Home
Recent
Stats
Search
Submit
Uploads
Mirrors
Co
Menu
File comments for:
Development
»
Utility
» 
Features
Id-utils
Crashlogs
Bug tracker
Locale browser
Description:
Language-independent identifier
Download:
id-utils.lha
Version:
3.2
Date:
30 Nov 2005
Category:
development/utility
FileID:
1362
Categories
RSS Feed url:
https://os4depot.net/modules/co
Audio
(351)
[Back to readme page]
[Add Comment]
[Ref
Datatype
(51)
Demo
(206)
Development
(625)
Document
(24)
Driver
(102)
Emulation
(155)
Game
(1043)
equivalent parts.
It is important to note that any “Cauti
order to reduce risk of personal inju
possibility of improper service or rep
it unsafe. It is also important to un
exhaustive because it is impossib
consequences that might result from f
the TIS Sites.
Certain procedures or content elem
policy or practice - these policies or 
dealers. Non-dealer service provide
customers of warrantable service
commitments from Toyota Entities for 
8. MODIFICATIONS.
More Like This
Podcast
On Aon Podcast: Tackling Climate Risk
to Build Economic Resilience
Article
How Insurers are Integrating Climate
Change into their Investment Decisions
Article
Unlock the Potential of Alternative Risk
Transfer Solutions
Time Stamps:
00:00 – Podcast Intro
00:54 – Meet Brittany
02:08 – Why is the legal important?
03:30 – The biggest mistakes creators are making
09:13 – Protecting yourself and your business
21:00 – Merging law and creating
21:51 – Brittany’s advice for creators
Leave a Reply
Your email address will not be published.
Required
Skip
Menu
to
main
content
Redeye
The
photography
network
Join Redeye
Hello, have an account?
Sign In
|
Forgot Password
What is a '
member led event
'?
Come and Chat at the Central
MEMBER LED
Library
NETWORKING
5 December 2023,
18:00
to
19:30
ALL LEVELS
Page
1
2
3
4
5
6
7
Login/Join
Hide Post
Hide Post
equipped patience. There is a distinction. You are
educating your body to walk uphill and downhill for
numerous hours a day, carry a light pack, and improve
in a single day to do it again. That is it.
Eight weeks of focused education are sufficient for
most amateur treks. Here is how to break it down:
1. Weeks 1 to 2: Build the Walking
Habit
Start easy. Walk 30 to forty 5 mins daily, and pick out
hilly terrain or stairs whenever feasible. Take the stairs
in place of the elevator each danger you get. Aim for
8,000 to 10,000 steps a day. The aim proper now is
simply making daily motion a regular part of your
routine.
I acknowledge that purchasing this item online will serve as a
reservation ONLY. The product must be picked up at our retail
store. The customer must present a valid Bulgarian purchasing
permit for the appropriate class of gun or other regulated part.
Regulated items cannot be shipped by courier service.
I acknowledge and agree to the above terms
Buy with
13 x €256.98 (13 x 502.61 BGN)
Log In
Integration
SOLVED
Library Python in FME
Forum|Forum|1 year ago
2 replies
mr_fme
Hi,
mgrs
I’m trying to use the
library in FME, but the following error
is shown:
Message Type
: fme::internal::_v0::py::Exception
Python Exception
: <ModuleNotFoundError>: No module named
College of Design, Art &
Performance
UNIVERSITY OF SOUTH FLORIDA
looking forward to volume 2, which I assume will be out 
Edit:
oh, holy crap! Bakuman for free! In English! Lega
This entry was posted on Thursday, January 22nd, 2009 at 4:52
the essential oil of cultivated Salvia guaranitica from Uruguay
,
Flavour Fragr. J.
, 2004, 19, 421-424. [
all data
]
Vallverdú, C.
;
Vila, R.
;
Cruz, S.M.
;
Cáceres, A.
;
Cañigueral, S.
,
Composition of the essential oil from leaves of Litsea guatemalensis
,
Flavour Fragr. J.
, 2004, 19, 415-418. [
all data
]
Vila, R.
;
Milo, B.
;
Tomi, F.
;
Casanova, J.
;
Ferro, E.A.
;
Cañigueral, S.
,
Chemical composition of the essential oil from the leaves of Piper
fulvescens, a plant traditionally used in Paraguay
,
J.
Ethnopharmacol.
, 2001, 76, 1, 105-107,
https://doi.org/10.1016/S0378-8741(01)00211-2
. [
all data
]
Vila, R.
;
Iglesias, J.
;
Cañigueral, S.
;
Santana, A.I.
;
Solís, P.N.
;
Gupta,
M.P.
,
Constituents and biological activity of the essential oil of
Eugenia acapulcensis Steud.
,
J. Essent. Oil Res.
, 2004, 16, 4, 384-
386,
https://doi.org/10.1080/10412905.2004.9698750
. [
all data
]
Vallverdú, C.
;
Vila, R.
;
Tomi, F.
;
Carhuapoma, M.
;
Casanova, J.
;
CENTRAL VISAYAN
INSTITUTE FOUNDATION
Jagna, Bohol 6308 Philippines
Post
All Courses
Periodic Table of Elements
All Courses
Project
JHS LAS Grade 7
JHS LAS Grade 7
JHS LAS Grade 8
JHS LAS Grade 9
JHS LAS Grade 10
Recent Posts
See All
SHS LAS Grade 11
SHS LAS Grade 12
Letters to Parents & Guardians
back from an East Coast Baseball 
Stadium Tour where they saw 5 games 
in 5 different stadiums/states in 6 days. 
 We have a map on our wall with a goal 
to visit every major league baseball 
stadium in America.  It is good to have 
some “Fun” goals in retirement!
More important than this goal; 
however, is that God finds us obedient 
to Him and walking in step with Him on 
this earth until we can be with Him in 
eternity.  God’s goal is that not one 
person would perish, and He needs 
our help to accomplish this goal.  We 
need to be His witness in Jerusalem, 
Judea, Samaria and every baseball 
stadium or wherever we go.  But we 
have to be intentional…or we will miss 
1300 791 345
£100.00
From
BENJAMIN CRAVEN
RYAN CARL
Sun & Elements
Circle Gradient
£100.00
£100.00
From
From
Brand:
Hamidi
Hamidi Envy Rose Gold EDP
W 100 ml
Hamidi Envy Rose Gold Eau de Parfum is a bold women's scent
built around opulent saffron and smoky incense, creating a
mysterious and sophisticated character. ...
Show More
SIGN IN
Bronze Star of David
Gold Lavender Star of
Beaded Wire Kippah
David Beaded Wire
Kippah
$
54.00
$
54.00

........

## Required action
Write the data above out again in full, exactly.

## Result of this exercise
Home
Recent
Stats
Search
Submit
Uploads
Mirrors
Co
Menu
File comments for:
Development
»
Utility
» 
Features
Id-utils
Crashlogs
Bug tracker
Locale browser
Description:
Language-independent identifier
Download:
id-utils.lha
Version:
3.2
Date:
30 Nov 2005
Category:
development/utility
FileID:
1362
Categories
RSS Feed url:
https://os4depot.net/modules/co
Audio
(351)
[Back to readme page]
[Add Comment]
[Ref
Datatype
(51)
Demo
(206)
Development
(625)
Document
(24)
Driver
(102)
Emulation
(155)
Game
(1043)
equivalent parts.
It is important to note that any “Cauti
order to reduce risk of personal inju
possibility of improper service or rep
it unsafe. It is also important to un
exhaustive because it is impossib
consequences that might result from f
the TIS Sites.
Certain procedures or content elem
policy or practice - these policies or 
dealers. Non-dealer service provide
customers of warrantable service
commitments from Toyota Entities for 
8. MODIFICATIONS.
More Like This
Podcast
On Aon Podcast: Tackling Climate Risk
to Build Economic Resilience
Article
How Insurers are Integrating Climate
Change into their Investment Decisions
Article
Unlock the Potential of Alternative Risk
Transfer Solutions
Time Stamps:
00:00 – Podcast Intro
00:54 – Meet Brittany
02:08 – Why is the legal important?
03:30 – The biggest mistakes creators are making
09:13 – Protecting yourself and your business
21:00 – Merging law and creating
21:51 – Brittany’s advice for creators
Leave a Reply
Your email address will not be published.
Required
Skip
Menu
to
main
content
Redeye
The
photography
network
Join Redeye
Hello, have an account?
Sign In
|
Forgot Password
What is a '
member led event
'?
Come and Chat at the Central
MEMBER LED
Library
NETWORKING
5 December 2023,
18:00
to
19:30
ALL LEVELS
Page
1
2
3
4
5
6
7
Login/Join
Hide Post
Hide Post
equipped patience. There is a distinction. You are
educating your body to walk uphill and downhill for
numerous hours a day, carry a light pack, and improve
in a single day to do it again. That is it.
Eight weeks of focused education are sufficient for
most amateur treks. Here is how to break it down:
1. Weeks 1 to 2: Build the Walking
Habit
Start easy. Walk 30 to forty 5 mins daily, and pick out
hilly terrain or stairs whenever feasible. Take the stairs
in place of the elevator each danger you get. Aim for
8,000 to 10,000 steps a day. The aim proper now is
simply making daily motion a regular part of your
routine.
I acknowledge that purchasing this item online will serve as a
reservation ONLY. The product must be picked up at our retail
store. The customer must present a valid Bulgarian purchasing
permit for the appropriate class of gun or other regulated part.
Regulated items cannot be shipped by courier service.
I acknowledge and agree to the above terms
Buy with
13 x €256.98 (13 x 502.61 BGN)
Log In
Integration
SOLVED
Library Python in FME
Forum|Forum|1 year ago
2 replies
mr_fme
Hi,
mgrs
I’m trying to use the
library in FME, but the following error
is shown:
Message Type
: fme::internal::_v0::py::Exception
Python Exception
: <ModuleNotFoundError>: No module named
College of Design, Art &
Performance
UNIVERSITY OF SOUTH FLORIDA
looking forward to volume 2, which I assume will be out 
Edit:
oh, holy crap! Bakuman for free! In English! Lega
This entry was posted on Thursday, January 22nd, 2009 at 4:52
the essential oil of cultivated Salvia guaranitica from Uruguay
,
Flavour Fragr. J.
, 2004, 19, 421-424. [
all data
]
Vallverdú, C.
;
Vila, R.
;
Cruz, S.M.
;
Cáceres, A.
;
Cañigueral, S.
,
Composition of the essential oil from leaves of Litsea guatemalensis
,
Flavour Fragr. J.
, 2004, 19, 415-418. [
all data
]
Vila, R.
;
Milo, B.
;
Tomi, F.
;
Casanova, J.
;
Ferro, E.A.
;
Cañigueral, S.
,
Chemical composition of the essential oil from the leaves of Piper
fulvescens, a plant traditionally used in Paraguay
,
J.
Ethnopharmacol.
, 2001, 76, 1, 105-107,
https://doi.org/10.1016/S0378-8741(01)00211-2
. [
all data
]
Vila, R.
;
Iglesias, J.
;
Cañigueral, S.
;
Santana, A.I.
;
Solís, P.N.
;
Gupta,
M.P.
,
Constituents and biological activity of the essential oil of
Eugenia acapulcensis Steud.
,
J. Essent. Oil Res.
, 2004, 16, 4, 384-
386,
https://doi.org/10.1080/10412905.2004.9698750
. [
all data
]
Vallverdú, C.
;
Vila, R.
;
Tomi, F.
;
Carhuapoma, M.
;
Casanova, J.
;
CENTRAL VISAYAN
INSTITUTE FOUNDATION
Jagna, Bohol 6308 Philippines
Post
All Courses
Periodic Table of Elements
All Courses
Project
JHS LAS Grade 7
JHS LAS Grade 7
JHS LAS Grade 8
JHS LAS Grade 9
JHS LAS Grade 10
Recent Posts
See All
SHS LAS Grade 11
SHS LAS Grade 12
Letters to Parents & Guardians
back from an East Coast Baseball 
Stadium Tour where they saw 5 games 
in 5 different stadiums/states in 6 days. 
 We have a map on our wall with a goal 
to visit every major league baseball 
stadium in America.  It is good to have 
some “Fun” goals in retirement!
More important than this goal; 
however, is that God finds us obedient 
to Him and walking in step with Him on 
this earth until we can be with Him in 
eternity.  God’s goal is that not one 
person would perish, and He needs 
our help to accomplish this goal.  We 
need to be His witness in Jerusalem, 
Judea, Samaria and every baseball 
stadium or wherever we go.  But we 
have to be intentional…or we will miss 
1300 791 345
£100.00
From
BENJAMIN CRAVEN
RYAN CARL
Sun & Elements
Circle Gradient
£100.00
£100.00
From
From
Brand:
Hamidi
Hamidi Envy Rose Gold EDP
W 100 ml
Hamidi Envy Rose Gold Eau de Parfum is a bold women's scent
built around opulent saffron and smoky incense, creating a
mysterious and sophisticated character. ...
Show More
SIGN IN
Bronze Star of David
Gold Lavender Star of
Beaded Wire Kippah
David Beaded Wire
Kippah
$
54.00
$
54.00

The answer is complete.